Le G5 Sahel se mobilise contre le terrorisme
Mieux s’opposer aux groupes terroristes n’est cependant pas le seul objectif. La mobilisation des États membres du G5S s’inscrit dans un mouvement de remise en cause de l’efficacité de la Minusma, dont la toile de fond est une volonté de promouvoir des « solutions africaines » de sécurité collective. « Nous estimons que la présence des Casques bleus en Afrique n’a pas donné des résultats. Nous pensons que l’Union africaine doit prendre en charge la lutte contre le terrorisme et c’est nous qui devrions fournir les Casques bleus et la communauté internationale doit nous accompagner », estime le président de la Guinée, et de l’Union africaine, Alpha Condé.
Pour plusieurs observateurs également, un corollaire à la promotion de solutions africaines est le souci de la France de chercher « un ticket de sortie » permettant d’alléger le dispositif de l’opération militaire Barkhane en favorisant une appropriation de leur sécurité par les États sahéliens eux-mêmes. « L’enjeu est d’importance pour Paris : plus vite cette force sera sur pied, plus vite Paris pourra, sinon mettre un terme, du moins réduire le format de l’opération Barkhane, qui lui coûte au bas mot 600 millions d’euros chaque année », résume Thomas Hofnung dans Le Monde.
Un défi financier
Le 21 juin, le Conseil de sécurité des Nations unies a adopté la Résolution 2 359 dans laquelle il salue le déploiement d’une force conjointe des États membre du G5 Sahel. Contrairement à ce qui était initialement souhaité, du fait d’une opposition américaine et britannique, cette force n’a pas reçu de mandat formel.
De même, la question du soutien financier et de l’assistance technique par les partenaires a été repoussée à une « conférence de planification » ultérieure. Cette question financière est un des noeuds de la force promue par les chefs d’États du G5 Sahel. À la veille de sommet à Bamako, seule l’Union européenne a promis de débloquer 50 millions d’euros pour faciliter son envol, auxquels s’ajoutent 8 millions promis par la France d’ici à la fin de l’année. C’est peu, bien loin en tout cas des 423 millions d’euros espérés par les chefs d’États sahéliens.

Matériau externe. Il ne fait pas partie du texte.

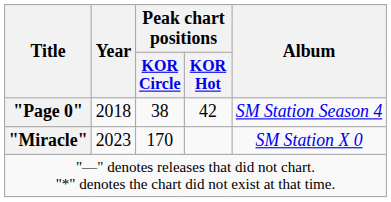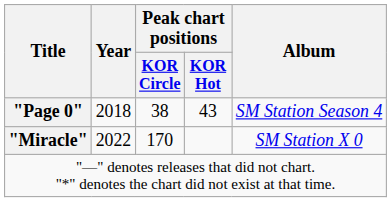"Page 0" | Peak chart positions / KOR Hot: 42 -> 43
"Miracle" | Year: 2023 -> 2022
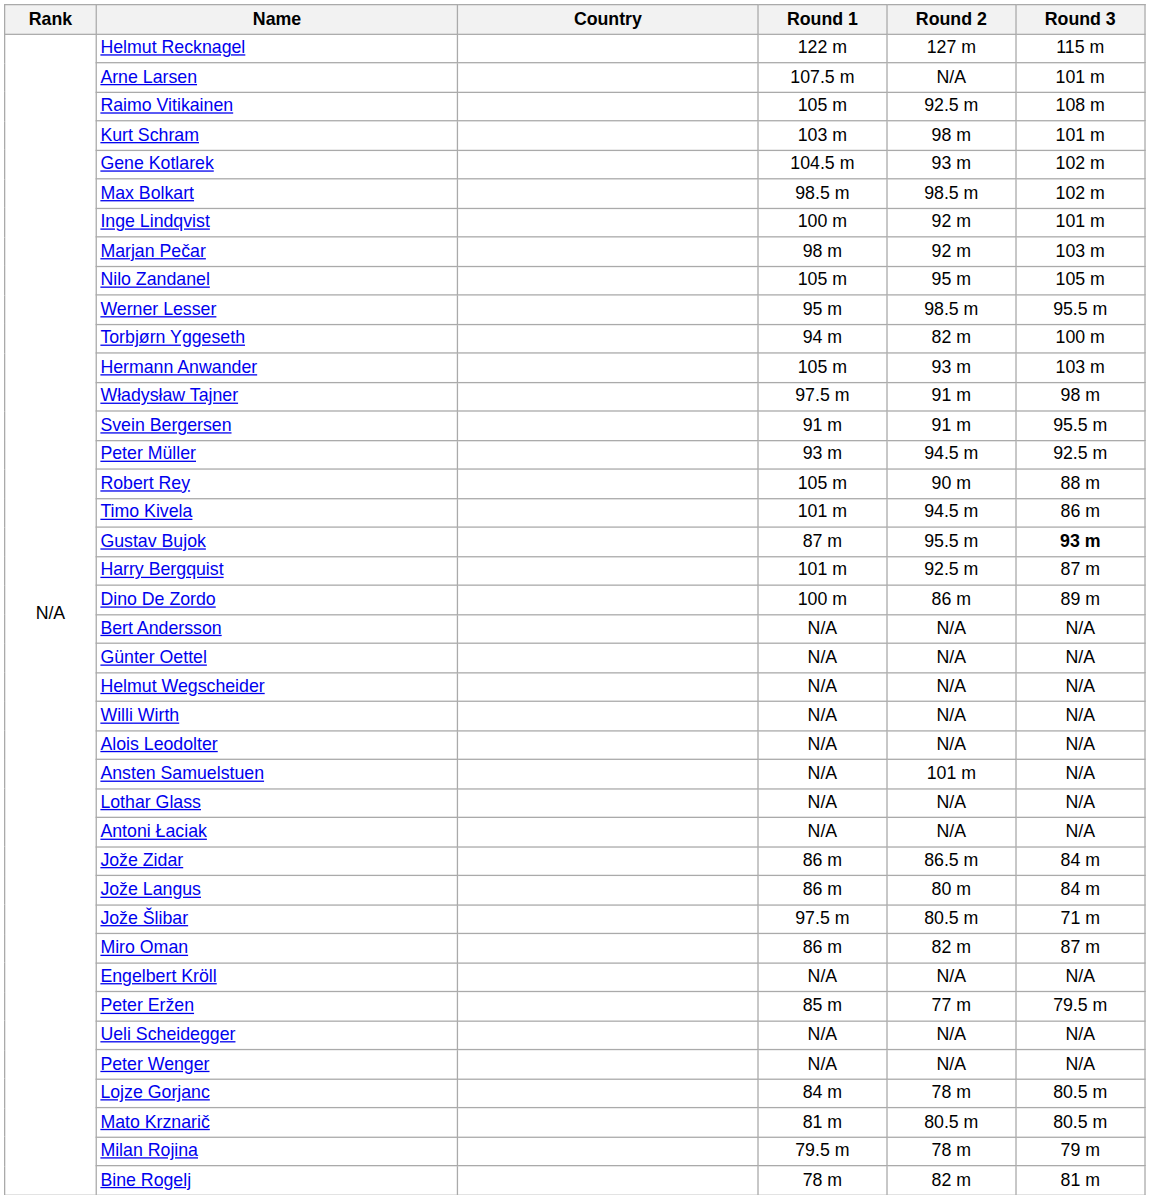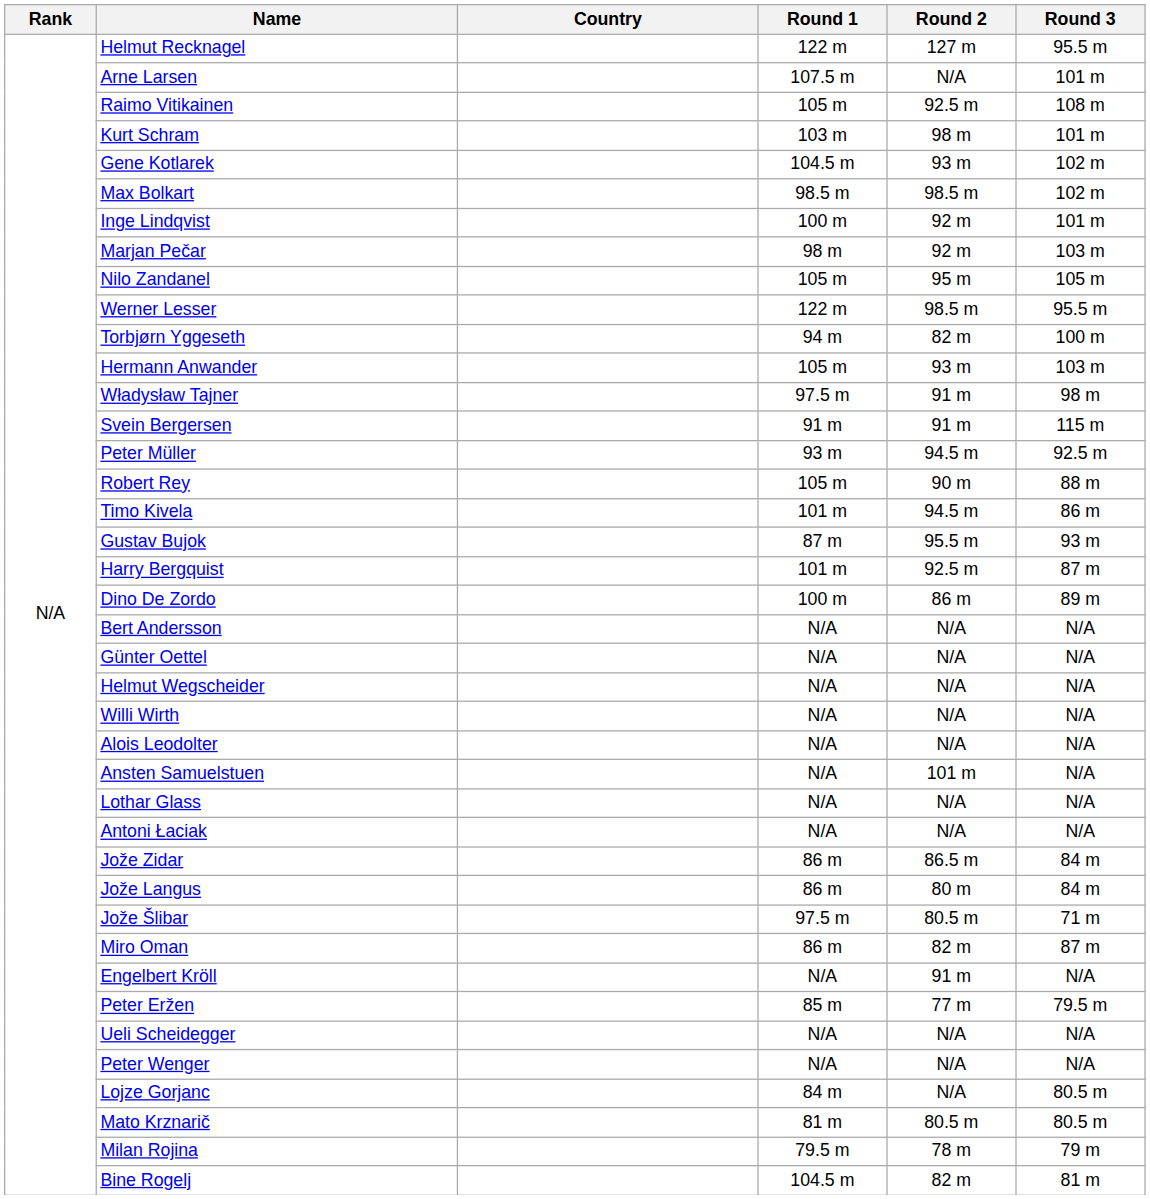Helmut Recknagel | Round 3: 115 m -> 95.5 m
Werner Lesser | Round 1: 95 m -> 122 m
Svein Bergersen | Round 3: 95.5 m -> 115 m
Gustav Bujok | Round 3: bold -> normal
Engelbert Kröll | Round 2: N/A -> 91 m
Lojze Gorjanc | Round 2: 78 m -> N/A
Bine Rogelj | Round 1: 78 m -> 104.5 m
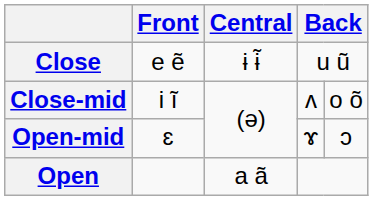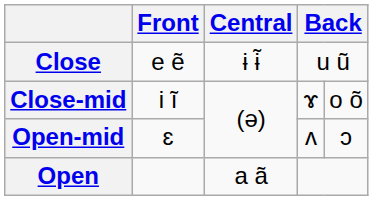Close-mid | column 4: ʌ -> ɤ
Open-mid | column 4: ɤ -> ʌ
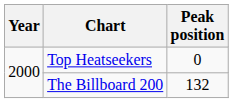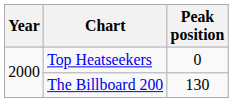The Billboard 200 | Peak position: 132 -> 130
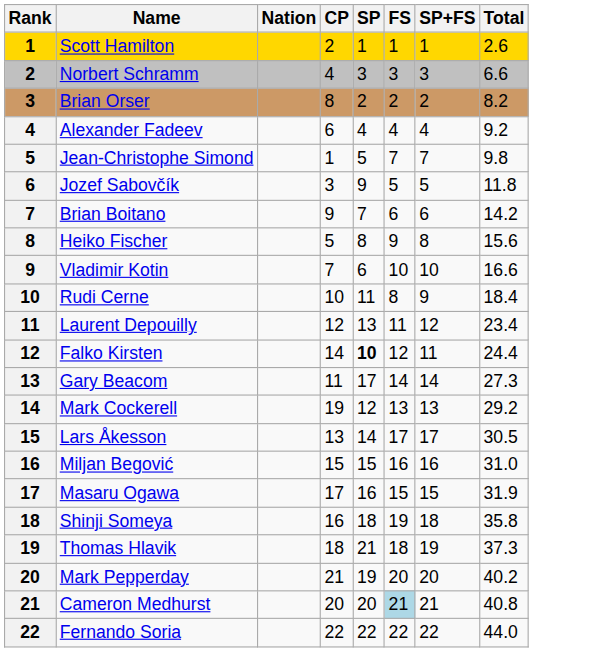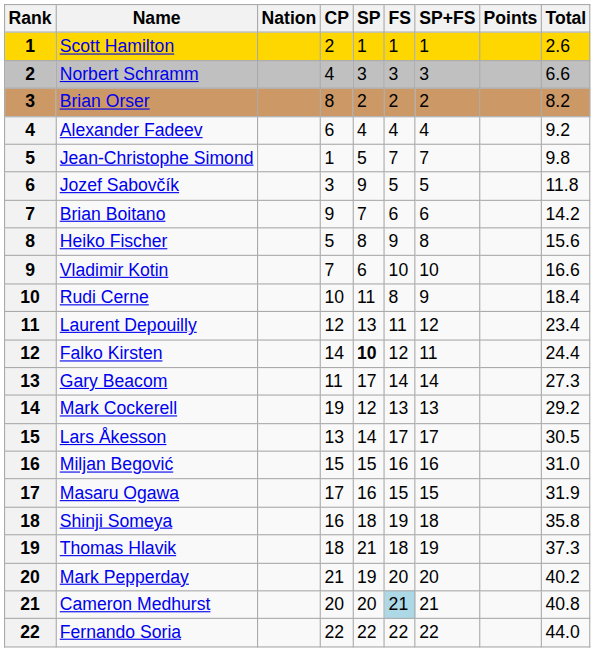+ column: Points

Autre nuage, le président tchadien Idriss Déby Itno, dont le pays est confronté à une situation économique et sociale difficile, fait monter les enchères. Affirmant que ses troupes ne pouvaient pas être partout, il a suggéré fortement que la communauté internationale, à commencer par la France, mette davantage la main au portefeuille si elle voulait réellement soutenir la mise en place du G5 Sahel et que les militaires tchadiens continuent de s’impliquer dans la sécurité sous-régionale.
« Je suis absolument certain que les Tchadiens sont déçus. Ils estiment que le Tchad en a trop fait, qu’il doit se retirer. Nous sommes arrivés au bout de nos limites », a indiqué Idriss Déby lors d’un entretien diffusé par TV5 Monde. Avant de préciser qu’à défaut d’une réponse de ses partenaires, « le Tchad ne serait plus en mesure de garder autant de soldats à l’extérieur de son territoire ».
Cet enjeu financier, majeur pour des pays sahéliens aux budgets sous pression, n’est toutefois pas le seul. Pour l’anthropologue André Bourgeot, se pose la question de la compétence. « Les armées nationales ont-elles reçu une formation suffisante pour lutter contre le terrorisme ? », s’interroge-t-il. « Déployer plus de troupes va ajouter à l’embouteillage sécuritaire sur place, redoute de son côté Rinaldo Depagne, directeur du département d’Afrique de l’Ouest de l’International Crisis Group (ICG). Et pose aussi la question de la coordination entre des pays qui ont du mal à travailler ensemble, alors que les groupes terroristes, eux, ont beaucoup plus de capacités à coopérer et à s’allier».
Enfin, si le Mali et ses frontières s’annoncent déjà comme le premier théâtre d’opérations, la question de savoir contre qui et quoi cette force va être précisément engagée – groupes terroristes exclusivement ou non – n’est pas claire, tout comme son articulation avec les armées nationales ou la réaction de l’Algérie.
Ne pas s’enfermer dans le sécuritaire
Si le renforcement de la sécurité est nécessaire, tout comme l’appropriation de leur sécurité par les États sahéliens, il ne saurait suffire. « Demander une meilleure gouvernance, plus de distance avec l’argent public et donc moins de corruption, plus d’inclusion sociale, une meilleure professionnalisation de forces de sécurité moins tribalisées, des mesures favorisant de bonnes politiques frontalières, tout cela contribuera à mieux combattre l’extrémisme violent », rappelle Ahmedou Ould Abdallah, ex-secrétaire général adjoint de l’ONU.